To-do item:
When a line in the listing contains the string "Contact", pick it out and copy it.

Start of Data records

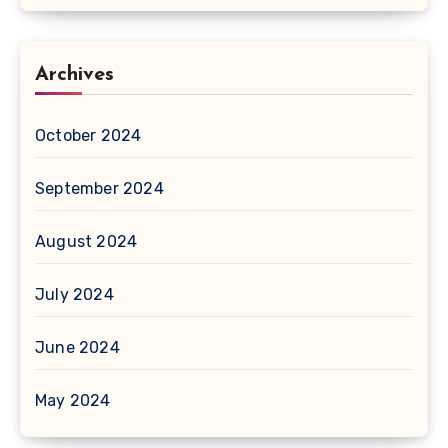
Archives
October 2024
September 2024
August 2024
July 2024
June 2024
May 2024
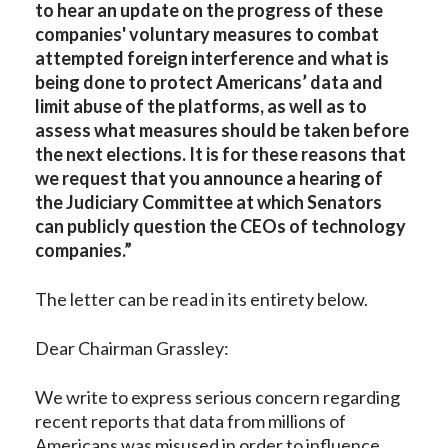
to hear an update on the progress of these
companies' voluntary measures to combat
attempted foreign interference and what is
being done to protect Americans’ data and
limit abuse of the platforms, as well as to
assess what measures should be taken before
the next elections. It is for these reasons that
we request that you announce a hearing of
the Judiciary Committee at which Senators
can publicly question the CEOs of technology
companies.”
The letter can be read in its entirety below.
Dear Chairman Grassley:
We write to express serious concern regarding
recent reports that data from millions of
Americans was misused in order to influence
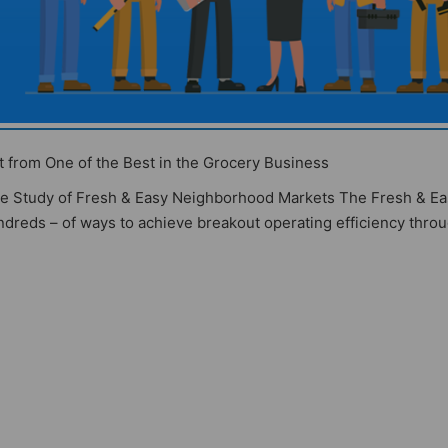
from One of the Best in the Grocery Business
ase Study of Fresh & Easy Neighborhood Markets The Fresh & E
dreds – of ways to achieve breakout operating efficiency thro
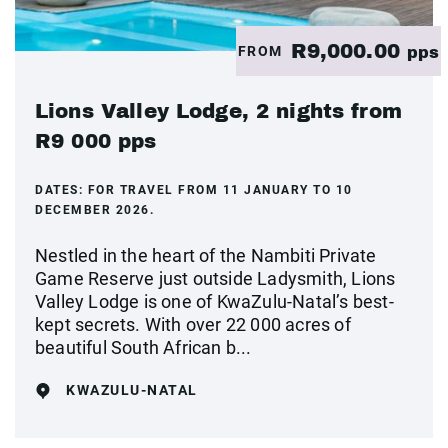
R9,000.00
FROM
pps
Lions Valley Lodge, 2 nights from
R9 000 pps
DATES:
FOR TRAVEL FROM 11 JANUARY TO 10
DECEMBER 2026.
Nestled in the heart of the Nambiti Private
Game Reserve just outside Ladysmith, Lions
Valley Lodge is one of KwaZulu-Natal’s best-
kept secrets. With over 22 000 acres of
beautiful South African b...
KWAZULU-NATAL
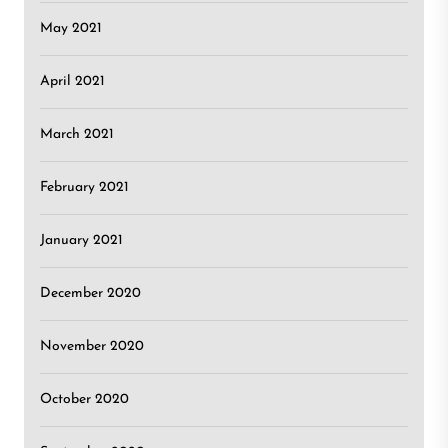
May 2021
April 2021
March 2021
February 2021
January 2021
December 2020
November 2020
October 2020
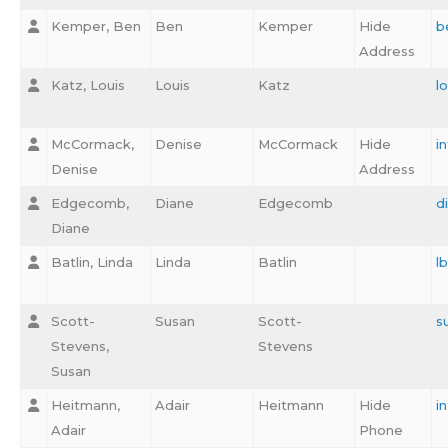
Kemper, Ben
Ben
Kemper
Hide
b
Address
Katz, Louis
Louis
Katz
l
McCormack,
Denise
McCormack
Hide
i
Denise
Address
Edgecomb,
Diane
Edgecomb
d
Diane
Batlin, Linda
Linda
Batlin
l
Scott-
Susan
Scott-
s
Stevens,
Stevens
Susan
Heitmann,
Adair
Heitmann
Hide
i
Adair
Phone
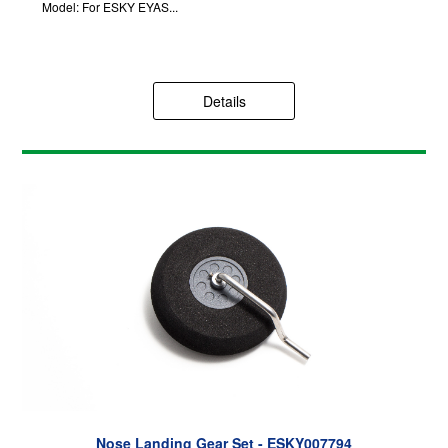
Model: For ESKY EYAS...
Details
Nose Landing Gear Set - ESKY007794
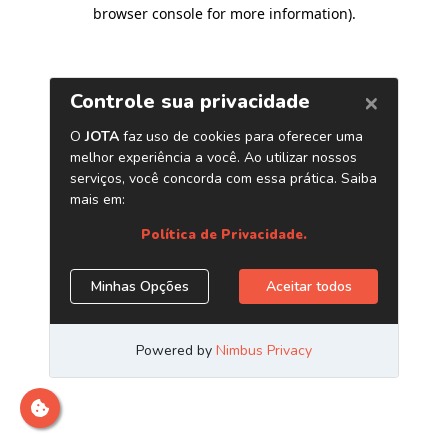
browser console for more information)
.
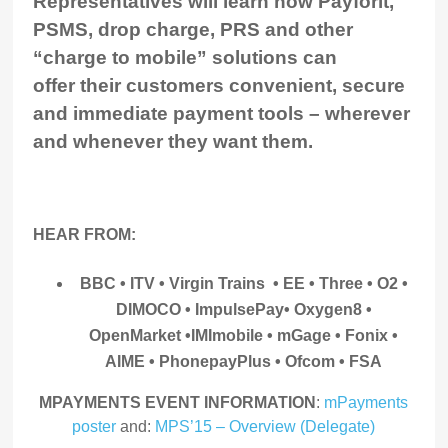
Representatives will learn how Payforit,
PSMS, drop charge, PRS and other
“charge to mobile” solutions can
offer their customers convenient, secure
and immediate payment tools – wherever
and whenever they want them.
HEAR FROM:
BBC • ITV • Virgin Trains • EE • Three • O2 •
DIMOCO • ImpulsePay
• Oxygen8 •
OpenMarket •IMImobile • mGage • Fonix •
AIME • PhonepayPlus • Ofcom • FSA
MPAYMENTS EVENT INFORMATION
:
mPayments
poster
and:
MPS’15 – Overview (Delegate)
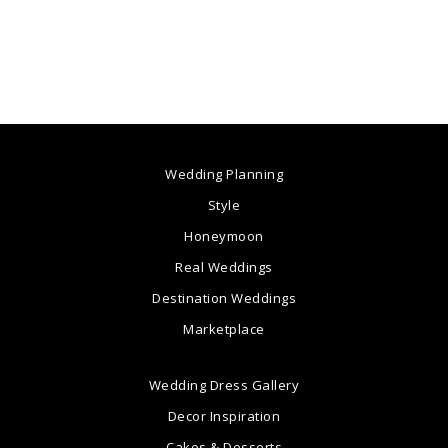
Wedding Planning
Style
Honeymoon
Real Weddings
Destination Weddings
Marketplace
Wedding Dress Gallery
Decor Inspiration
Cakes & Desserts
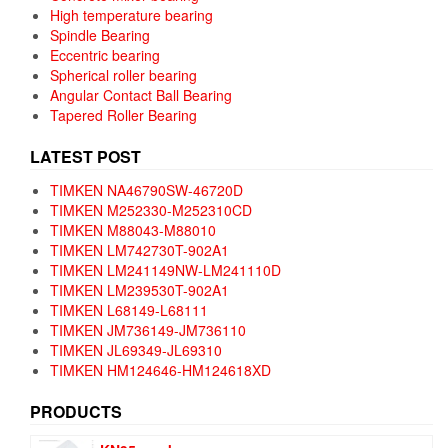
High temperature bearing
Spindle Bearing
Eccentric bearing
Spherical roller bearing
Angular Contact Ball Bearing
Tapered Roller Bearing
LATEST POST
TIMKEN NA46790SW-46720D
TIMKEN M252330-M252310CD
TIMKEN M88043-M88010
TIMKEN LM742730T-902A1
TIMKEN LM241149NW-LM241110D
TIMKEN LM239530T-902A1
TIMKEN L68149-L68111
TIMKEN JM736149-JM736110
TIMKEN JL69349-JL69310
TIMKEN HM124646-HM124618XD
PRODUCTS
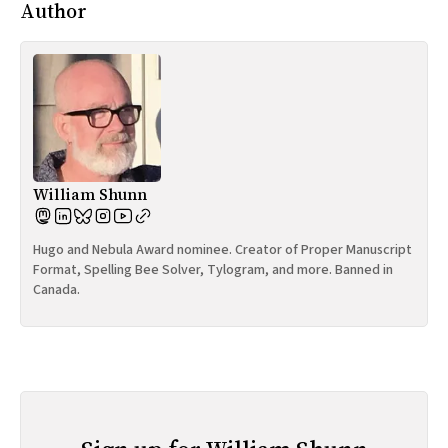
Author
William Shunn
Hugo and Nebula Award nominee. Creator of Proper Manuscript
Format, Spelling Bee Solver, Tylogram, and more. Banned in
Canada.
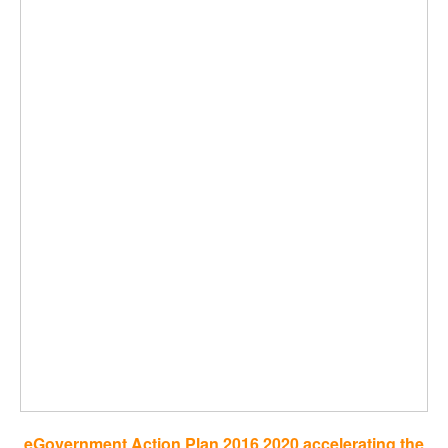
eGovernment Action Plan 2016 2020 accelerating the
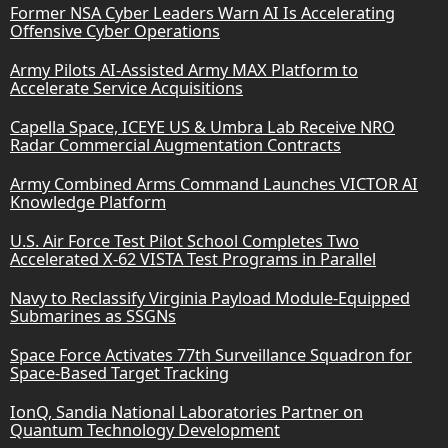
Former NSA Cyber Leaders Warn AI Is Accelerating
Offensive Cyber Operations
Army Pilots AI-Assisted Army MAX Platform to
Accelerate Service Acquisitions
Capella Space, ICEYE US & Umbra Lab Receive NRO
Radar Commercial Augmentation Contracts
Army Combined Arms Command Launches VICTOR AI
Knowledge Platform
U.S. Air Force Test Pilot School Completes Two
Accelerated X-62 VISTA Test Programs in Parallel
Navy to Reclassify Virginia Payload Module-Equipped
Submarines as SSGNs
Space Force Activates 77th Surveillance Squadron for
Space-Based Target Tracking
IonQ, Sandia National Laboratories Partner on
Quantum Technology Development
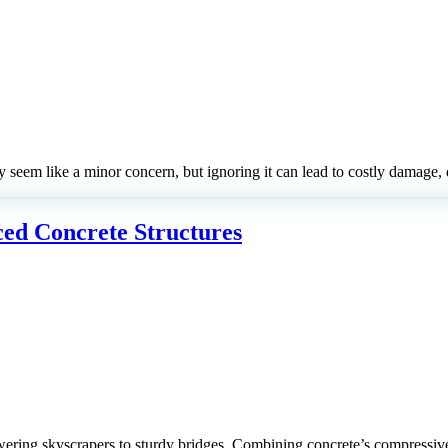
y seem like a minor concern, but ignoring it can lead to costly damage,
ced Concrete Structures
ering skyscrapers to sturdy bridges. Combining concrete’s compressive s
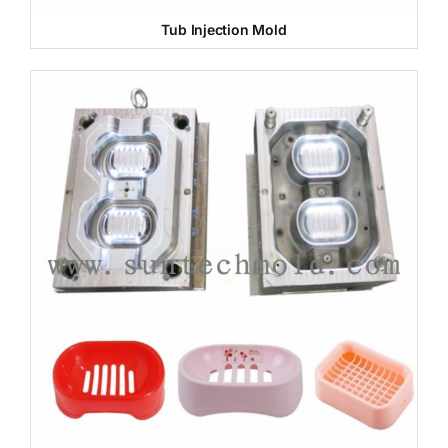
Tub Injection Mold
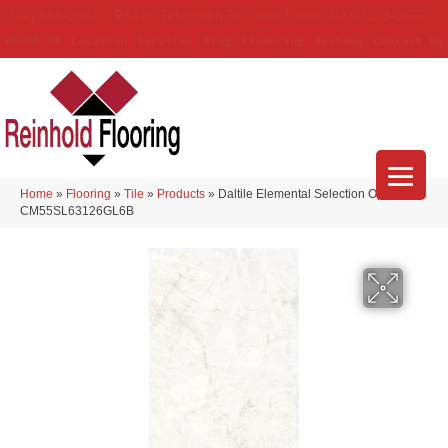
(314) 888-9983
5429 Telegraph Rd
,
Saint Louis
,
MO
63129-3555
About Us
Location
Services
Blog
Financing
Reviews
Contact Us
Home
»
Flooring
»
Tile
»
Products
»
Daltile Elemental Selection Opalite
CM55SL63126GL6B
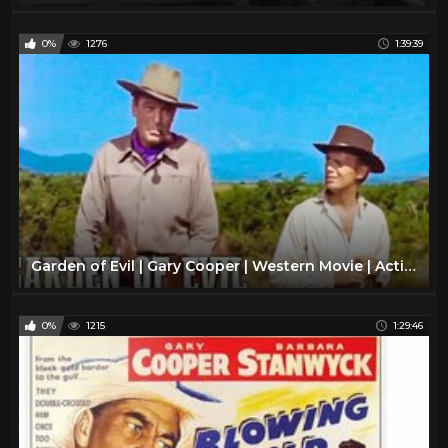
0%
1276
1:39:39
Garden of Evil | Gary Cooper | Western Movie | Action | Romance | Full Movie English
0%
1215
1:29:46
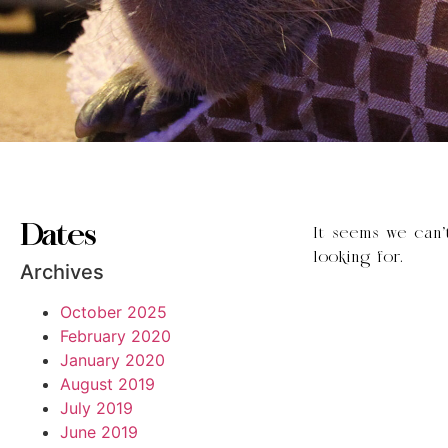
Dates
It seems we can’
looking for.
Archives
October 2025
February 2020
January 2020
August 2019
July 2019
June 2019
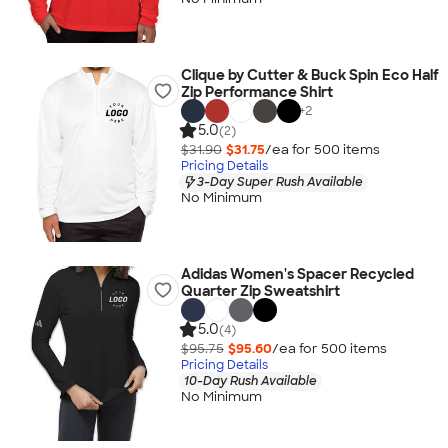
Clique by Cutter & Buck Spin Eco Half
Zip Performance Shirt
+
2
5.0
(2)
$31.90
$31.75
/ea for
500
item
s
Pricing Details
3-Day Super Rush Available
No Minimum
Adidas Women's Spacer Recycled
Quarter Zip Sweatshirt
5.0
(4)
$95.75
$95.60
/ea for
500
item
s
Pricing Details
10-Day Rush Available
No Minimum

End of Data records

Response to the exercise:
Angular Contact Ball Bearing
Contact Us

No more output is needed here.